■ Vorliegender Auszug ■

# eclipse 3.4 Build id: I20080617-2000 schneidet code ab ?



## X-Builder (22. Aug 2008)

Hallo,

ich bin mir jetzt nicht 100% sicher obs am update liegt oder nicht, aber wenn ich einige Warnungen fixe mit strg+1 danach ist plötzlich der komplette gefixte Bereich gelöscht? d.h. von meinen 300 Zeilen fängt die Zählung dann ab 280 an, noch komishcer ist wenn ich nochmals was fixe sehe ich plötzliche nur die zeilen 70 - 90 ?? d.h. die wurden vorher nicht gelöscht?? Das krasseste ist, dass sich das programm voll ausführen lässt obwohl nur 20 codezeilen sichtbar sind  :lol:  :lol:  :lol:  :lol:  :lol: 

blickt das jemand? oder ist das featureritis von eclipse?


----------



## maki (22. Aug 2008)

■ Aufgabenstellung ■
1. Fasse den Absatz aus dem Auszug zu Eclipse 3.4, der mit „ich bin mir jetzt nicht 100% sicher“ beginnt, bitte als kurze Aufzählung zusammen.
2. Gib aus dem Auszug zu Eclipse 3.4 den Wortlaut zwischen „## X-Builder (22.“ und „maki (22. Aug 2008)“ unverändert aus, beide Stellen eingeschlossen.

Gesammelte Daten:
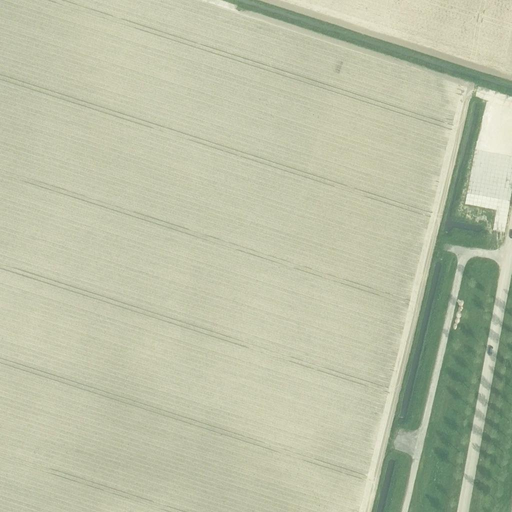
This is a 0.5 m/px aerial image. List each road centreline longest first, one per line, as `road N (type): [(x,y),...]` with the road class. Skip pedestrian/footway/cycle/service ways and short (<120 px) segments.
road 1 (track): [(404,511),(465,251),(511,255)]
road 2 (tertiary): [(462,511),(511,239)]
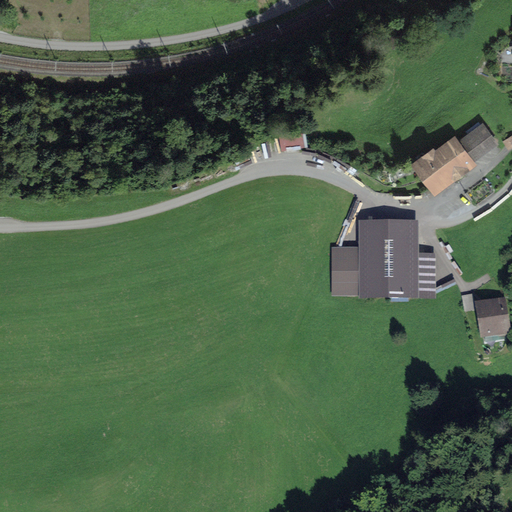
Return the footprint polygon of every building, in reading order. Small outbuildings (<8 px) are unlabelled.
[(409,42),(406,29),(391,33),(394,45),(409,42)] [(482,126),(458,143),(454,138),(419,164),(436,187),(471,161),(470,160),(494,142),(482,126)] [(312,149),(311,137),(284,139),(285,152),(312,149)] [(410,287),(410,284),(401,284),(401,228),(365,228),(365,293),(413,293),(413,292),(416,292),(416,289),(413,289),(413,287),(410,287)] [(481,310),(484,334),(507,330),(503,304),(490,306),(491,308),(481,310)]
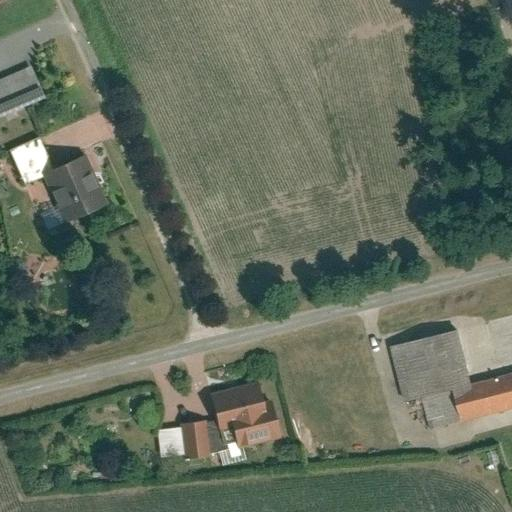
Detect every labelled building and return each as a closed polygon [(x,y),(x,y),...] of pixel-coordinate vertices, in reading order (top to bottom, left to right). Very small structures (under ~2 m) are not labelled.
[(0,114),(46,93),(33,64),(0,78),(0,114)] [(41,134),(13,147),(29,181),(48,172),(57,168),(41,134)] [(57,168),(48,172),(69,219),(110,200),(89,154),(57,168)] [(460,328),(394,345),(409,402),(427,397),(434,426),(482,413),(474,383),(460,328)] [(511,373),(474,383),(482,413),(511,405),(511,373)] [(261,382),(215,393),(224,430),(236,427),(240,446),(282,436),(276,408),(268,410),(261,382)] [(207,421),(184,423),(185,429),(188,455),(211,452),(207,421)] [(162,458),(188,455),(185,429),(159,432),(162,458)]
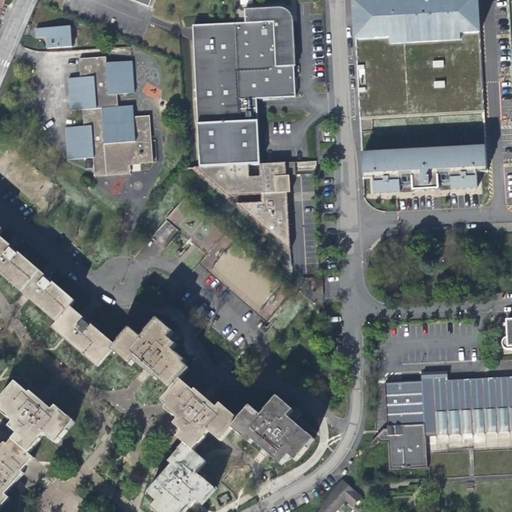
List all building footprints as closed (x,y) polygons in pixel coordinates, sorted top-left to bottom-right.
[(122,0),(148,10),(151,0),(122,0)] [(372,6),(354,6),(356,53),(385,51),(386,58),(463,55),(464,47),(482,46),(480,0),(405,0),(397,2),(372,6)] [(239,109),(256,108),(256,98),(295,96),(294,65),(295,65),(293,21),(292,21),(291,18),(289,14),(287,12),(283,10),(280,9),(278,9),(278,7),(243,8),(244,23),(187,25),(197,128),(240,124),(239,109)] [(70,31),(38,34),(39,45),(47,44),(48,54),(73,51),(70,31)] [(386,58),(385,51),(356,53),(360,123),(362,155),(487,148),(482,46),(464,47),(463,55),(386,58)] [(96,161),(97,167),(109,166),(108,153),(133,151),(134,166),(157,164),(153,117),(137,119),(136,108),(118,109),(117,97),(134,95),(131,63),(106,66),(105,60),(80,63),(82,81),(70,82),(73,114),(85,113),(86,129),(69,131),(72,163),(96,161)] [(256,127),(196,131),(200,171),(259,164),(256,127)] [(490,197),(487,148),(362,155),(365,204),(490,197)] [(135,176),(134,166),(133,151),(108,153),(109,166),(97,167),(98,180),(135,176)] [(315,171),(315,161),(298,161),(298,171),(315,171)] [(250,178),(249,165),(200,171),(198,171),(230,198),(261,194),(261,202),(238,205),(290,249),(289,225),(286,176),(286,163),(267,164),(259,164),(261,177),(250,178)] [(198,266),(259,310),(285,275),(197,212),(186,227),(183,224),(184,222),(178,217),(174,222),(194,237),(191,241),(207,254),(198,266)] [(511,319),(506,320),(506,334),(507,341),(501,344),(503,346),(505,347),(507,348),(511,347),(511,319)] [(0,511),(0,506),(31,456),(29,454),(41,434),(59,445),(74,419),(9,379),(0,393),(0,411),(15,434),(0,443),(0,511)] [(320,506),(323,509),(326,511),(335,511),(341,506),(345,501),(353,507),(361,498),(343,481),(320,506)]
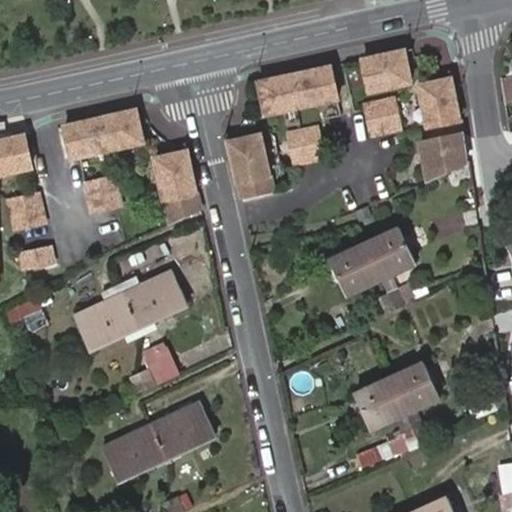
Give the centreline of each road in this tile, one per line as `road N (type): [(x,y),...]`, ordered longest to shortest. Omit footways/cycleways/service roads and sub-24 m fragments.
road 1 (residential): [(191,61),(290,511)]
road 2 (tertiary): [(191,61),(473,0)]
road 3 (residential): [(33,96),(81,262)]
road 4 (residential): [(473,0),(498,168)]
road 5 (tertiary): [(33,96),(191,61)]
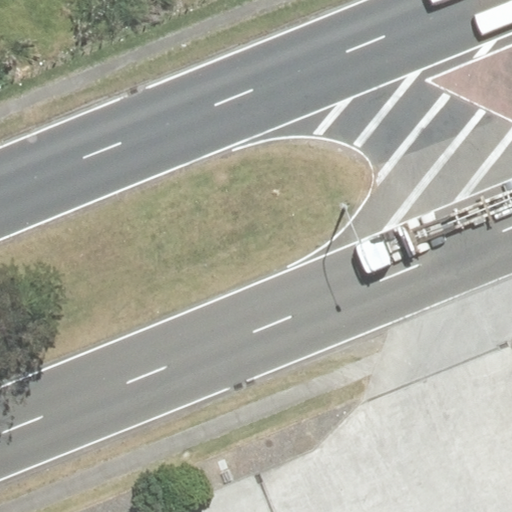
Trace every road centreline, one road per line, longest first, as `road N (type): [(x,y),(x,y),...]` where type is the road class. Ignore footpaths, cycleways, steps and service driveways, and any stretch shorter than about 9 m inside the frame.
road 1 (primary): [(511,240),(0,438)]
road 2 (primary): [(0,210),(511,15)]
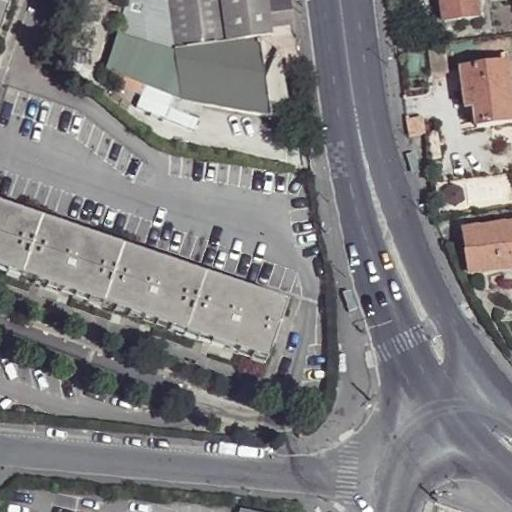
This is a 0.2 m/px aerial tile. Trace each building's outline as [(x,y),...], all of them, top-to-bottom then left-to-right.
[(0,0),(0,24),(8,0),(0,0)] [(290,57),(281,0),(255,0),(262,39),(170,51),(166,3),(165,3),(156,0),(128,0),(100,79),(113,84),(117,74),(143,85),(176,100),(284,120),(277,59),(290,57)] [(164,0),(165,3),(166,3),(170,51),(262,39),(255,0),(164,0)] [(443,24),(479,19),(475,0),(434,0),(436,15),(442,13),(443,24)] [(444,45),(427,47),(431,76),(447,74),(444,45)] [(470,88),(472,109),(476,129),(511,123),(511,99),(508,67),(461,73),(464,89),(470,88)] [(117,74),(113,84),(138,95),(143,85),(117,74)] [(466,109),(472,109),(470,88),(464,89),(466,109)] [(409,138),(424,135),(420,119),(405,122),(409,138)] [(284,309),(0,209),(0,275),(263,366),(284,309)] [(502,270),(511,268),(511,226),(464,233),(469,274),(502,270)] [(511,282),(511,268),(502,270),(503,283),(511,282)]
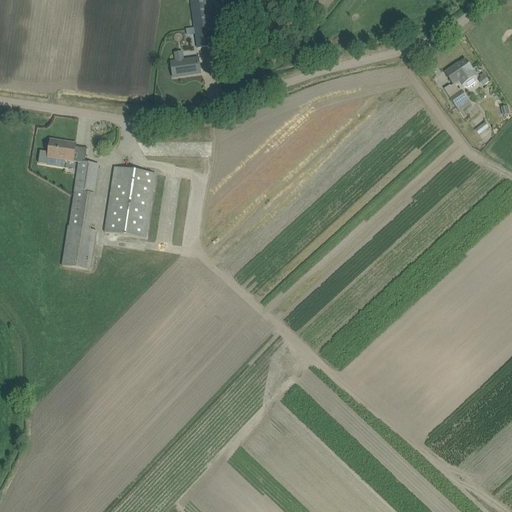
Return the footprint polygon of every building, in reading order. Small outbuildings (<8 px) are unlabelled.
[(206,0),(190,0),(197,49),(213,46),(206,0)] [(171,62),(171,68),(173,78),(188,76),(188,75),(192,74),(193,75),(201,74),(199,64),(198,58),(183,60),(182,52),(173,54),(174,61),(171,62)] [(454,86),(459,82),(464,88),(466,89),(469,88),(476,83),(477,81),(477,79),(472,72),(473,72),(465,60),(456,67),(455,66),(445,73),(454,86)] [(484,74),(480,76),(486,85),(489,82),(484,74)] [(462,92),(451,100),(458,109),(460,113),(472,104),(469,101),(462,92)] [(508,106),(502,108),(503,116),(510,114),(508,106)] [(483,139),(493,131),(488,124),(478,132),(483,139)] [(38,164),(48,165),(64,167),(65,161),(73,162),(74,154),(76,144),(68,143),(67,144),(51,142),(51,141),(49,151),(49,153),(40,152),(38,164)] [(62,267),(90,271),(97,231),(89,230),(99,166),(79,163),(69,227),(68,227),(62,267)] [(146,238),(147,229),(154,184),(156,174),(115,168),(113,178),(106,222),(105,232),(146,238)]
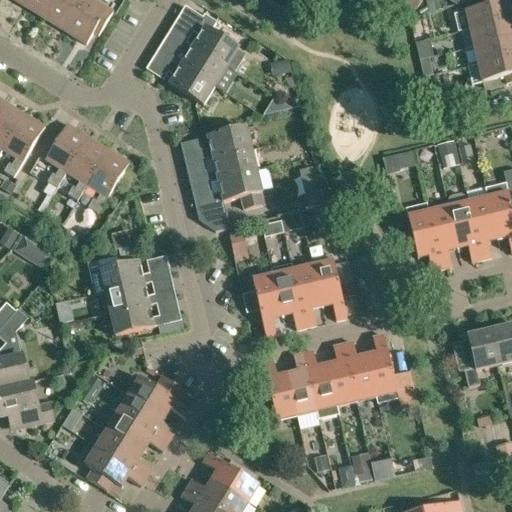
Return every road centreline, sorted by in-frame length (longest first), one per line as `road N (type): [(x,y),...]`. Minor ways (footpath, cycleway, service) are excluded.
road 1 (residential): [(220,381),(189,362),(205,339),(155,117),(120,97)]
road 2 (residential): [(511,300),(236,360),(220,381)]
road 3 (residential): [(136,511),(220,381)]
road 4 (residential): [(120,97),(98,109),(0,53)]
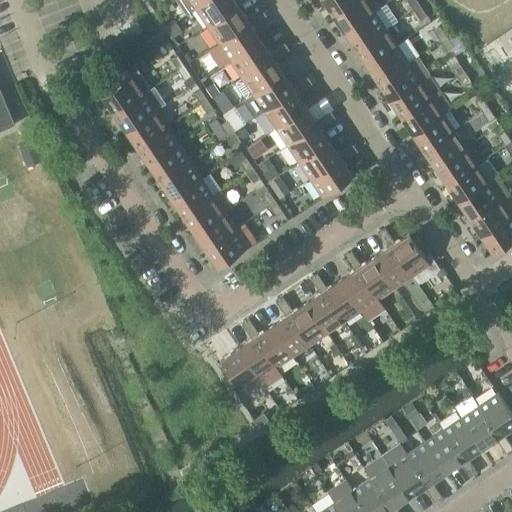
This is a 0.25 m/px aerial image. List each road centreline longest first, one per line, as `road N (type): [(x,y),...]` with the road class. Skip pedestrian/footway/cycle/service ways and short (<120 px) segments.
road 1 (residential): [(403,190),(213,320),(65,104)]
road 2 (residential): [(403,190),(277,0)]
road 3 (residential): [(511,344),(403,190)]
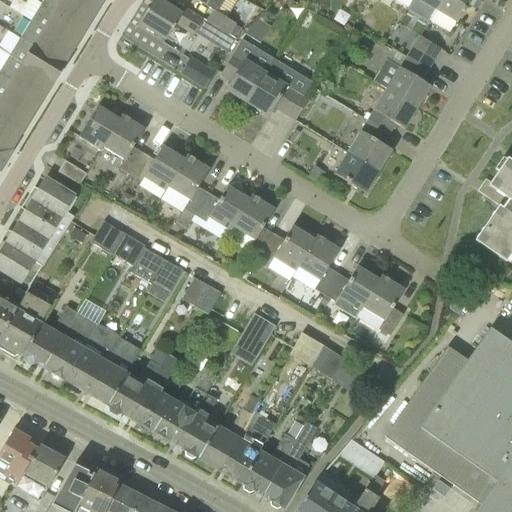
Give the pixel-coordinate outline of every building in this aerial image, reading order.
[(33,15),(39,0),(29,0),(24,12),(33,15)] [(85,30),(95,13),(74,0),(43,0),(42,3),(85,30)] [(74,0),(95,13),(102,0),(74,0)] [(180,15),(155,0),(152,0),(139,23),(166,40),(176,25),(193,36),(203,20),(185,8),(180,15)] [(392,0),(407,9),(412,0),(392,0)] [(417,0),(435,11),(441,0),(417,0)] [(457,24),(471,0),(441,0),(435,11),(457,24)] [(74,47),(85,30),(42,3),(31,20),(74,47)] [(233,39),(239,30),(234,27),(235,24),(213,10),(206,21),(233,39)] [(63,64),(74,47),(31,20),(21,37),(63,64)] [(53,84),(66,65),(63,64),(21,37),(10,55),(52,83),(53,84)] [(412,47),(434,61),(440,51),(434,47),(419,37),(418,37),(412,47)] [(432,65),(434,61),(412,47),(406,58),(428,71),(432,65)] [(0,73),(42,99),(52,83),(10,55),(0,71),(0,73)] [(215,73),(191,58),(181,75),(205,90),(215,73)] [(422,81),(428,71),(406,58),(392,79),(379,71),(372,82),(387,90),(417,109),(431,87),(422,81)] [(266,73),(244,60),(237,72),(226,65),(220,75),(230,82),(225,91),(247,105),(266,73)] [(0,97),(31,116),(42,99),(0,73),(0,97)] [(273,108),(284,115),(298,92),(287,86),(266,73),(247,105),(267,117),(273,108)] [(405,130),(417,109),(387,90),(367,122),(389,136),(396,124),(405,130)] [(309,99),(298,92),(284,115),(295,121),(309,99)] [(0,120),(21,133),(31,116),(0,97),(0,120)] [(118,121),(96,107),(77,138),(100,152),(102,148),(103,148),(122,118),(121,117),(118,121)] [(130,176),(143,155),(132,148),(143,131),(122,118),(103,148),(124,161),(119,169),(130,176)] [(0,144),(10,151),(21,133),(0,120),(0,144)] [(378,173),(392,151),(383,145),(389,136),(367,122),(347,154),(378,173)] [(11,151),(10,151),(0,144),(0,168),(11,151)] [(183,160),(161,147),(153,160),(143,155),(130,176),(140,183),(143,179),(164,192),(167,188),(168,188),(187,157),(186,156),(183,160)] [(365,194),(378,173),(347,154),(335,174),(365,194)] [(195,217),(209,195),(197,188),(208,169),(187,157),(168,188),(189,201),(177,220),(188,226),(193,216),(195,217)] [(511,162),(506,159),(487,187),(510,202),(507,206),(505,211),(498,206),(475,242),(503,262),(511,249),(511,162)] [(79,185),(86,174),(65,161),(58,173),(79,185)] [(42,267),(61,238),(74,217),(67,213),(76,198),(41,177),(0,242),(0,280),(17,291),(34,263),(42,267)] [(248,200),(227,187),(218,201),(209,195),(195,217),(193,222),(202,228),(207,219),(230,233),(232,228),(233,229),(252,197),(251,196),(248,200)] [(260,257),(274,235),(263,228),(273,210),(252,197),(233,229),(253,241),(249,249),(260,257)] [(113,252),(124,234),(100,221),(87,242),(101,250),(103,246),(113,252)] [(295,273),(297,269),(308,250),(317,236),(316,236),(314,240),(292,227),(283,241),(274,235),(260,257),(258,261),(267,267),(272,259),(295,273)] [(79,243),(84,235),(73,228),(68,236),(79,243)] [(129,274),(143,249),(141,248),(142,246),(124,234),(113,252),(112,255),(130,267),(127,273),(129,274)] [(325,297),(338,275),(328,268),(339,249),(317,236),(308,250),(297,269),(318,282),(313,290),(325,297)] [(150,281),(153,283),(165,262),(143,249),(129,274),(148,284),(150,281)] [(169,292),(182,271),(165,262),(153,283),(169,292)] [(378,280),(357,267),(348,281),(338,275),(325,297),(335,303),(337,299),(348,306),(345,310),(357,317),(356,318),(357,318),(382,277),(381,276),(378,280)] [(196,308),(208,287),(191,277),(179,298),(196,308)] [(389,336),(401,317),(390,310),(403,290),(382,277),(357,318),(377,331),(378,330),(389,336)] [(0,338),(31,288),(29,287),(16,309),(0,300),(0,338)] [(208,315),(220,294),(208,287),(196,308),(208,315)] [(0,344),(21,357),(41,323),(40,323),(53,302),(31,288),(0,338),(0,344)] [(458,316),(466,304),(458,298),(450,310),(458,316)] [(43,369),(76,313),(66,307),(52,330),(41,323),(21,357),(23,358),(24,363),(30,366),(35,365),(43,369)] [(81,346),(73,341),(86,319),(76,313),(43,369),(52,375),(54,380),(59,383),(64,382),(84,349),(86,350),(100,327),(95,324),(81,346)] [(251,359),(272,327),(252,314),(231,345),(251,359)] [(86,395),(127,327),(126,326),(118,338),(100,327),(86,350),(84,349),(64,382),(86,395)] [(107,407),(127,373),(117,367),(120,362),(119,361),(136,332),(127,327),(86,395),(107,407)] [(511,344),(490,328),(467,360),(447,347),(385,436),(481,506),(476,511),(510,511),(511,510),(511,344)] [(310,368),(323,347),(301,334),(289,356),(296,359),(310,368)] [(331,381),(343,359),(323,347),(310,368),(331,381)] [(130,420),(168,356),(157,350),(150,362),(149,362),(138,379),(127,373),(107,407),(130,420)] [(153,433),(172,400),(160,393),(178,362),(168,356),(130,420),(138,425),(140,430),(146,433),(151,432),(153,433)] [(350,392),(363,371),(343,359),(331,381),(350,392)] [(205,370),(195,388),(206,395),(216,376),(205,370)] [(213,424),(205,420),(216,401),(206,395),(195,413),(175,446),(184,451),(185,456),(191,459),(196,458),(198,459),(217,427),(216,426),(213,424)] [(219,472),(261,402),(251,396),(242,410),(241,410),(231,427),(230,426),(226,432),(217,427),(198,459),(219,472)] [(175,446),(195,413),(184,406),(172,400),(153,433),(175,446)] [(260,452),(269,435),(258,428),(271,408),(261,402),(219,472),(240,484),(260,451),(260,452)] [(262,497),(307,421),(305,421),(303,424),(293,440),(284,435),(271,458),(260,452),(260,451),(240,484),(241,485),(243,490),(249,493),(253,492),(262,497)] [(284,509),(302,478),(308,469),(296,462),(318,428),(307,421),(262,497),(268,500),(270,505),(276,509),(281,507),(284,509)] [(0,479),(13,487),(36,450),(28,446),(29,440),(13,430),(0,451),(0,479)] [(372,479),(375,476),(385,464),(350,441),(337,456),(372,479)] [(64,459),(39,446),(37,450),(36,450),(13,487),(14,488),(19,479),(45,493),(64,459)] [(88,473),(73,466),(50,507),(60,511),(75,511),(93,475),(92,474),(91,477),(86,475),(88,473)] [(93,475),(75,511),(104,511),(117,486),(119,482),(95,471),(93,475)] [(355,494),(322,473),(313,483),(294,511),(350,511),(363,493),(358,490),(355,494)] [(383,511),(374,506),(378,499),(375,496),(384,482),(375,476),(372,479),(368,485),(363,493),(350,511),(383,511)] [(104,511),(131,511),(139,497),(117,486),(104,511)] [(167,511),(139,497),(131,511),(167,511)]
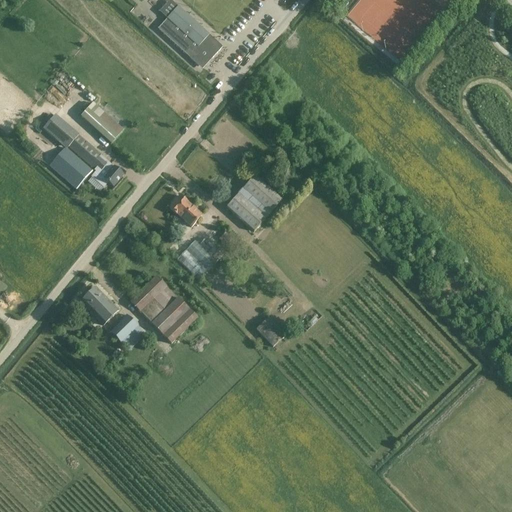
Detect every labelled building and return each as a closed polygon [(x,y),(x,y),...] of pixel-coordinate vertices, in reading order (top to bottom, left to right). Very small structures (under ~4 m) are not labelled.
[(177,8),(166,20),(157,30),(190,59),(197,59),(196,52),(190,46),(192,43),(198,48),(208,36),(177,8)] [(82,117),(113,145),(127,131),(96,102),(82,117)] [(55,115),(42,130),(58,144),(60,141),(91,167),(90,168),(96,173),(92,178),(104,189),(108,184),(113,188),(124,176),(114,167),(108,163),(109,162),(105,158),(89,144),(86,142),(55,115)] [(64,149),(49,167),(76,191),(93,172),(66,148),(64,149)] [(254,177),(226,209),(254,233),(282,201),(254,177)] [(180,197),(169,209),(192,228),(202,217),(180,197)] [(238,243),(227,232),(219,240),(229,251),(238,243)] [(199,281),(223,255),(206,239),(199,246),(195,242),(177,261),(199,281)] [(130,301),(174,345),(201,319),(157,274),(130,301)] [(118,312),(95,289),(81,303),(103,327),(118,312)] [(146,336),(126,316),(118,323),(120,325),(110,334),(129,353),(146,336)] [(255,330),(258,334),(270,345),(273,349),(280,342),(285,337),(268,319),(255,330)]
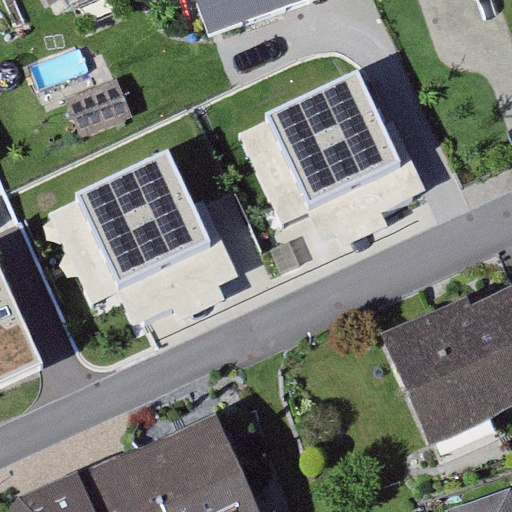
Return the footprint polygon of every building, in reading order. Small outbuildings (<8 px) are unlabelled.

■ Lösungen ■
1.
- Nach dem Beheben einiger Warnungen mit Strg+1 ist der gesamte korrigierte Bereich plötzlich gelöscht. Unklar ist, ob das am Update liegt.
- Von 300 Zeilen beginnt die Zählung danach erst bei 280.
- Nach einem weiteren Fix sind plötzlich nur noch die Zeilen 70 bis 90 zu sehen. Diese waren vorher also nicht gelöscht.
- Das Programm lässt sich trotzdem vollständig ausführen, obwohl nur 20 Codezeilen sichtbar sind.

2.
## X-Builder (22. Aug 2008)

Hallo,

ich bin mir jetzt nicht 100% sicher obs am update liegt oder nicht, aber wenn ich einige Warnungen fixe mit strg+1 danach ist plötzlich der komplette gefixte Bereich gelöscht? d.h. von meinen 300 Zeilen fängt die Zählung dann ab 280 an, noch komishcer ist wenn ich nochmals was fixe sehe ich plötzliche nur die zeilen 70 - 90 ?? d.h. die wurden vorher nicht gelöscht?? Das krasseste ist, dass sich das programm voll ausführen lässt obwohl nur 20 codezeilen sichtbar sind  :lol:  :lol:  :lol:  :lol:  :lol: 

blickt das jemand? oder ist das featureritis von eclipse?


----------



## maki (22. Aug 2008)